This project implements a hybrid machine learning system to predict taxi fares using public New York City Taxi and Limousine Commission (TLC) datasets. By combining exploratory data analysis (EDA) with advanced modeling, the system distinguishes between deterministic business rules and stochastic, non-linear variables.
This project implements a hybrid machine learning system designed to predict taxi fares using the New York City Taxi and Limousine Commission (TLC) public datasets. By merging deterministic business logic (fixed fees and taxes) with predictive modeling (stochastic variables), the system achieves high accuracy and interpretability.
The system processes over 40 million trip records from 2023. It addresses the challenges of Big Data under limited computational resources by leveraging efficient storage formats and a multi-model ensemble pipeline.
- Hybrid Modeling: Explicitly models deterministic components (MTA tax, congestion surcharges) while using ML for variable components (base fare, tips, tolls).
- Big Data Optimized: Uses Apache Parquet to maintain a small storage footprint (800MB vs 5GB+ in CSV).
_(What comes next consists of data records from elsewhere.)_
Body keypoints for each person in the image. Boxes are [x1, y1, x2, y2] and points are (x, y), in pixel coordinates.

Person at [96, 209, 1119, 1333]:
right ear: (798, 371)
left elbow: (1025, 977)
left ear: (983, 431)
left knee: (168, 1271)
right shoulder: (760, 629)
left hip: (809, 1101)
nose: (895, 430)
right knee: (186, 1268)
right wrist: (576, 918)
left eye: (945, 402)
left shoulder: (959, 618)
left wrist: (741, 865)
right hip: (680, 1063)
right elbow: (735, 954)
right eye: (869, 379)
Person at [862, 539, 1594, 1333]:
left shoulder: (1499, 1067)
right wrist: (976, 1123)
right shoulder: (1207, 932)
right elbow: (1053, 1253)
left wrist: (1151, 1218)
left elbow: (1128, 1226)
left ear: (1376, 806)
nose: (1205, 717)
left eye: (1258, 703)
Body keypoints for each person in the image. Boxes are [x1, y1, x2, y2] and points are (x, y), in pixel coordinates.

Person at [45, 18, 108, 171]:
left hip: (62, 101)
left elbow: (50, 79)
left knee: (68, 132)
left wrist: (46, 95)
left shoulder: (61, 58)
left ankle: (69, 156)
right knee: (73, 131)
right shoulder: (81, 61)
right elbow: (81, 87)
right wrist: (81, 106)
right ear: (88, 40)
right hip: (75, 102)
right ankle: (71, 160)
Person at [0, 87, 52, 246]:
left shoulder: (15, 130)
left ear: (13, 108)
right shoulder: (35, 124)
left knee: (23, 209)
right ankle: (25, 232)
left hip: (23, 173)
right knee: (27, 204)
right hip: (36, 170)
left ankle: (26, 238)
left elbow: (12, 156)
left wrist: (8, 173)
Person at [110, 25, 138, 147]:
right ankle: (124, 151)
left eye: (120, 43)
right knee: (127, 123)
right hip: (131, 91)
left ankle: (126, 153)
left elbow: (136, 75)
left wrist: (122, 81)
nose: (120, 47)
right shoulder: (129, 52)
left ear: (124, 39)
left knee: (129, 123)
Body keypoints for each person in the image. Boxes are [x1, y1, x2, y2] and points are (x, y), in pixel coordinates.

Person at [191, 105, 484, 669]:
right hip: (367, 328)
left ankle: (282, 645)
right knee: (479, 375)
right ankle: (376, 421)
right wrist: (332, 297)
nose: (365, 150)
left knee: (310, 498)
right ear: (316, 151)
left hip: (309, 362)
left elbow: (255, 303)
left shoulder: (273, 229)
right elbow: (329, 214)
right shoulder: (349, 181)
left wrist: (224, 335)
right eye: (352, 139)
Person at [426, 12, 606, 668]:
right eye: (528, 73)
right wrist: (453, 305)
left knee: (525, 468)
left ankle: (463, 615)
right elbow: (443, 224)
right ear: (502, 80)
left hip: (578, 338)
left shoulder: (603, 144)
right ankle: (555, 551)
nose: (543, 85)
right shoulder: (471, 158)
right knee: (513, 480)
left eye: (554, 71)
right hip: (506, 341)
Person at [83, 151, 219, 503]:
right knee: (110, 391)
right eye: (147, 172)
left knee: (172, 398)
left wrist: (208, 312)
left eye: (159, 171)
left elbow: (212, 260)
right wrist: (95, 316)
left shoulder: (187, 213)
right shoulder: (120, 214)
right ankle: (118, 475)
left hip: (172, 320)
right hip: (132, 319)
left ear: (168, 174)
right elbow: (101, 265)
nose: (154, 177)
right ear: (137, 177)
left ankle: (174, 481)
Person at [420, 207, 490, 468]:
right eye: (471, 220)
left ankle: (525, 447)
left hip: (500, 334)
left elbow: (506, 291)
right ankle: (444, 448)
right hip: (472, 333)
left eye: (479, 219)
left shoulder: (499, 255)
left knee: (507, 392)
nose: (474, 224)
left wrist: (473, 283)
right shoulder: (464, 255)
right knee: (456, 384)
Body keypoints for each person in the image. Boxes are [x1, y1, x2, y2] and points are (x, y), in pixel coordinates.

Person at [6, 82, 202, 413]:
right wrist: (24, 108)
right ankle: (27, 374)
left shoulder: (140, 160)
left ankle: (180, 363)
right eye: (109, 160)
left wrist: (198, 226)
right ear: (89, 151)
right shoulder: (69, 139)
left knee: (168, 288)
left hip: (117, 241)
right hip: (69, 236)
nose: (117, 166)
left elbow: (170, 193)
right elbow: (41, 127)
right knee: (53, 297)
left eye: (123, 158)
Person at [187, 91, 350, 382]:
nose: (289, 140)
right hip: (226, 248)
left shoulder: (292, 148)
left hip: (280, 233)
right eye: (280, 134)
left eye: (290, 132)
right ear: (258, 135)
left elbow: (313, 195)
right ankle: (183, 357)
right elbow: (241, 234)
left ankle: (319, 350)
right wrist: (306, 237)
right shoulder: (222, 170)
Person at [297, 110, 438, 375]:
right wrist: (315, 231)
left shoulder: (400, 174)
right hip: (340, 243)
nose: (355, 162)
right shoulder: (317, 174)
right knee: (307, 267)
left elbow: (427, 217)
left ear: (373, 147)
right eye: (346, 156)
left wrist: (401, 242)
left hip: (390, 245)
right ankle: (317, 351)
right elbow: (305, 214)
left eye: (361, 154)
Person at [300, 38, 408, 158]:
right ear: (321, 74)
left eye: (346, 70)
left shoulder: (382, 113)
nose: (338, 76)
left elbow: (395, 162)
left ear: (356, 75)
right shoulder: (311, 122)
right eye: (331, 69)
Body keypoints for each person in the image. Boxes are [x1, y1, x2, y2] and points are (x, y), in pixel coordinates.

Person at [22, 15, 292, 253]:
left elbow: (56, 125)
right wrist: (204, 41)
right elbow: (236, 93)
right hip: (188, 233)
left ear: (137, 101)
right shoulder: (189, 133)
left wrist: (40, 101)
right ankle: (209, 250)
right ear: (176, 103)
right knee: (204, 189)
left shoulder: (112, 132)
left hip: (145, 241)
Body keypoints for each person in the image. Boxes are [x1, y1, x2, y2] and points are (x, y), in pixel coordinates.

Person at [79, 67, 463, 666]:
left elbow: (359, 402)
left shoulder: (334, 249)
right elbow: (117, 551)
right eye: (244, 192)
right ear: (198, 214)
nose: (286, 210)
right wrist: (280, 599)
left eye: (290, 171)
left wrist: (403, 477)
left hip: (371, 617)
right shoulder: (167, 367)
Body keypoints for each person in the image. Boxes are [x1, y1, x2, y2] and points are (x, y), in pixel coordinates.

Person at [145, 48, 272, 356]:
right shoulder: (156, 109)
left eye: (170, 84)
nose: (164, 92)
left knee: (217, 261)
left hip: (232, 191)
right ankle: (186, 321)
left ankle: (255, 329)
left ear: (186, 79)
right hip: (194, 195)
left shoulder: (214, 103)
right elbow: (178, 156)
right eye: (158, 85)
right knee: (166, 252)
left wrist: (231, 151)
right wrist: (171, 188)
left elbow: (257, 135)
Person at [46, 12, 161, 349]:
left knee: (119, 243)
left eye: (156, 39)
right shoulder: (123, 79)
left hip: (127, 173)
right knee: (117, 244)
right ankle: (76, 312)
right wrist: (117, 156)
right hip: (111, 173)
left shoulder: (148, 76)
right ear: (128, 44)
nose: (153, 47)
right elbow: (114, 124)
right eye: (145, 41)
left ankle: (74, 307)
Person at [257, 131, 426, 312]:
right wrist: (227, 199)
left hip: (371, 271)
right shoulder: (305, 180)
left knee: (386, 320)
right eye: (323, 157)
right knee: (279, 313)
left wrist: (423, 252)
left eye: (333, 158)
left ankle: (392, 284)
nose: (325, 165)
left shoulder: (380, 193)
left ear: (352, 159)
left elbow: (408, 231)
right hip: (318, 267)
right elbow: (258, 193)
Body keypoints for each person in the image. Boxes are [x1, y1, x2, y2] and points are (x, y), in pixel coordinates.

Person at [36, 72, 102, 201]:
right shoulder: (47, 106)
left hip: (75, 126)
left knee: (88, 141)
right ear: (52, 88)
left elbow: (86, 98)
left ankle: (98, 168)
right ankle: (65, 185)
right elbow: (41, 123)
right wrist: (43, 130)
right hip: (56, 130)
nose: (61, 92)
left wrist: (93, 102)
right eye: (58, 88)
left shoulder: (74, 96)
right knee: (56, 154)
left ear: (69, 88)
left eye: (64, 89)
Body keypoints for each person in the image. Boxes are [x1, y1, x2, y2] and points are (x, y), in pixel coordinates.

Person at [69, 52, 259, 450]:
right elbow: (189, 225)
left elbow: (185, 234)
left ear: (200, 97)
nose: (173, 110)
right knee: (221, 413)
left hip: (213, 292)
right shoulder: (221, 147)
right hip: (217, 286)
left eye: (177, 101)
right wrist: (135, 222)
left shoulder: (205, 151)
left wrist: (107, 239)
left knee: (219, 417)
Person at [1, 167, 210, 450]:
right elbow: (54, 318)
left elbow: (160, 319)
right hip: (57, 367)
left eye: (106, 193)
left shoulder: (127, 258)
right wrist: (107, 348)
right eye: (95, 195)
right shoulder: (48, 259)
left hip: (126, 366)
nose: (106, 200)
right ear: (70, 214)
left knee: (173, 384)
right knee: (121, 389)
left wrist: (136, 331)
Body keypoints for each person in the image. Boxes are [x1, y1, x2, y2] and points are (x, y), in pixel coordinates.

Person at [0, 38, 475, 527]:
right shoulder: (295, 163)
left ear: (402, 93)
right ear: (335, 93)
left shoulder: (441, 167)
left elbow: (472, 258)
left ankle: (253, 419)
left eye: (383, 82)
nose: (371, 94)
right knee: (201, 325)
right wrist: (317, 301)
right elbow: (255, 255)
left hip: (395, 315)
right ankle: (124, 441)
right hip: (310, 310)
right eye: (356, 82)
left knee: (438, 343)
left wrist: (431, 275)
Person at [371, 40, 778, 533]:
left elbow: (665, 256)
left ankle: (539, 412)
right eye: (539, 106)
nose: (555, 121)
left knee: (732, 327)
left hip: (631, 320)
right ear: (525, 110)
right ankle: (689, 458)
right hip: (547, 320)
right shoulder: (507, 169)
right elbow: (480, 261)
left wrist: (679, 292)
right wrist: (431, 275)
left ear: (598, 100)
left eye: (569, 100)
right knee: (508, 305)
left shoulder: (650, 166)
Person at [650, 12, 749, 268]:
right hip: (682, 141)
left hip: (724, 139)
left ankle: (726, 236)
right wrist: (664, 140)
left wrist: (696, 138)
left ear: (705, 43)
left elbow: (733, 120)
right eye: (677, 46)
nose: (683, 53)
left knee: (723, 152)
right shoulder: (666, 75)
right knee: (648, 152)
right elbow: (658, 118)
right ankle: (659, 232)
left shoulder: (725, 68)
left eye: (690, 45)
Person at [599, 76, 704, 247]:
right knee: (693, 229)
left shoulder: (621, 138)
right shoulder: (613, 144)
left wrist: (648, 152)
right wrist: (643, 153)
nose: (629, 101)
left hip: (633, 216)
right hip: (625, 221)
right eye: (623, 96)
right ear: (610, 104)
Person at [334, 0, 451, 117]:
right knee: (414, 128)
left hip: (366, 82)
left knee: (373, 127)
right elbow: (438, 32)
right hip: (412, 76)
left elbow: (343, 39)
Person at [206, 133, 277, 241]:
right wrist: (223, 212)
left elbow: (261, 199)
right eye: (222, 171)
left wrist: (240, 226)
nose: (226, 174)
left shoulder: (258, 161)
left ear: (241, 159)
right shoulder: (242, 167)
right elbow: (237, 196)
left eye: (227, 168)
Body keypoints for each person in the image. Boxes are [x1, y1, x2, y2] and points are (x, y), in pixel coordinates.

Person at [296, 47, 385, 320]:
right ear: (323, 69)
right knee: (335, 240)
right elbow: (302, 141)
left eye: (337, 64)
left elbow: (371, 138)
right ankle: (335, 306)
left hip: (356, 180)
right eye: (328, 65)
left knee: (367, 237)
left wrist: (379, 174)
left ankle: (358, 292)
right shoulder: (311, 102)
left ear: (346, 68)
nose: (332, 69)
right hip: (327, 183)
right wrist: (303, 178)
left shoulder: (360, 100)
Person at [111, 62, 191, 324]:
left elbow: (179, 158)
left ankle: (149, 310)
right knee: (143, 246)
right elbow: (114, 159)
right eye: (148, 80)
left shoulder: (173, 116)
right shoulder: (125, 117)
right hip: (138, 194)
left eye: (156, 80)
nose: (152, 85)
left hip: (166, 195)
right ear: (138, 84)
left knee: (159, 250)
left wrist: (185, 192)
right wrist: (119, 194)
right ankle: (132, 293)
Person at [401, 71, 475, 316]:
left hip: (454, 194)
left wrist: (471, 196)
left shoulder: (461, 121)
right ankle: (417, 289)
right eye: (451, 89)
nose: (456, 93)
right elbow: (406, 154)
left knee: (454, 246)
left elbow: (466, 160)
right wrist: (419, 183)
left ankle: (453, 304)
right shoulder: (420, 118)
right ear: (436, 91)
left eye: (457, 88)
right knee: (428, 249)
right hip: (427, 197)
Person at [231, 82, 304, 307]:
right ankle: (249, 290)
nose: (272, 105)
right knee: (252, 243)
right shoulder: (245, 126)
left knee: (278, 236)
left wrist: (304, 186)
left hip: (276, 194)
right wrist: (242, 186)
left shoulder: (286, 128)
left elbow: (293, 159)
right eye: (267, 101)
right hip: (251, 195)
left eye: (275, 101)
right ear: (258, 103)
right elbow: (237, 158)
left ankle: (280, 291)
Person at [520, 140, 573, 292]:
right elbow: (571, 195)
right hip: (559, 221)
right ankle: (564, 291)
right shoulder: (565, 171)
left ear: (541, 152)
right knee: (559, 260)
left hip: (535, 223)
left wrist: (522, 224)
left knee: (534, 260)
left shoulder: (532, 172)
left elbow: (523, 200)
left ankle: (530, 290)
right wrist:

- Multi-Model Pipeline: A five-model ensemble designed to capture non-linear patterns and improve robustness.
- Minimal Inference Input: Requires only pickup/drop-off locations, time, and distance.
The project utilizes the 2023 Yellow Taxi Trip Records:
- Format: Apache Parquet
- Volume: ~40 Million records (pre-cleaning)
- Features: Spatial (Taxi Zones 1-265), Temporal (Timestamps), and Financial (Fare breakdown).
- Target Variable:
total_amount(Decomposed into deterministic and predictive components).
- Language: Python
- Data Handling: DuckDB / Pandas (for Parquet processing)
- Machine Learning: XGBoost / Scikit-learn
- Compute: Training and Testing on GPU
- Backend/UI: Python-based inference server
- Python 3.8+
- Jupyter Notebook
Follow these steps in order to prepare the models and launch the application:
- Data Processing & Training: Open and run all cells in the training notebook to process the 2023 Parquet files and save the trained models.
# Run in your Jupyter environment
EDA_and_Model_training.ipynb
- Install Dependencies: Install the necessary Python libraries.
pip install -r requirements.txt
- Launch the Inference Server: Run the source script to start the local backend.
python src.py
- Access the UI:
Open your web browser and navigate to:
http://localhost:8000
The system operates on the principle that a taxi fare is not a "black box."
- EDA: Identified deterministic business rules (e.g., $0.50 MTA tax, $2.50 congestion surcharge).
- Explicit Modeling: Fixed surcharges are added via a logic layer based on
RatecodeIDand location. - ML Layer: Gradient Boosted Decision Trees handle the non-linear relationship between distance, time of day, and the base meter fare.
- Valid only for 2023 operational context.
- Does not account for inflation or regulatory changes post-2023.
- Designed for academic demonstration, not real-time production deployment.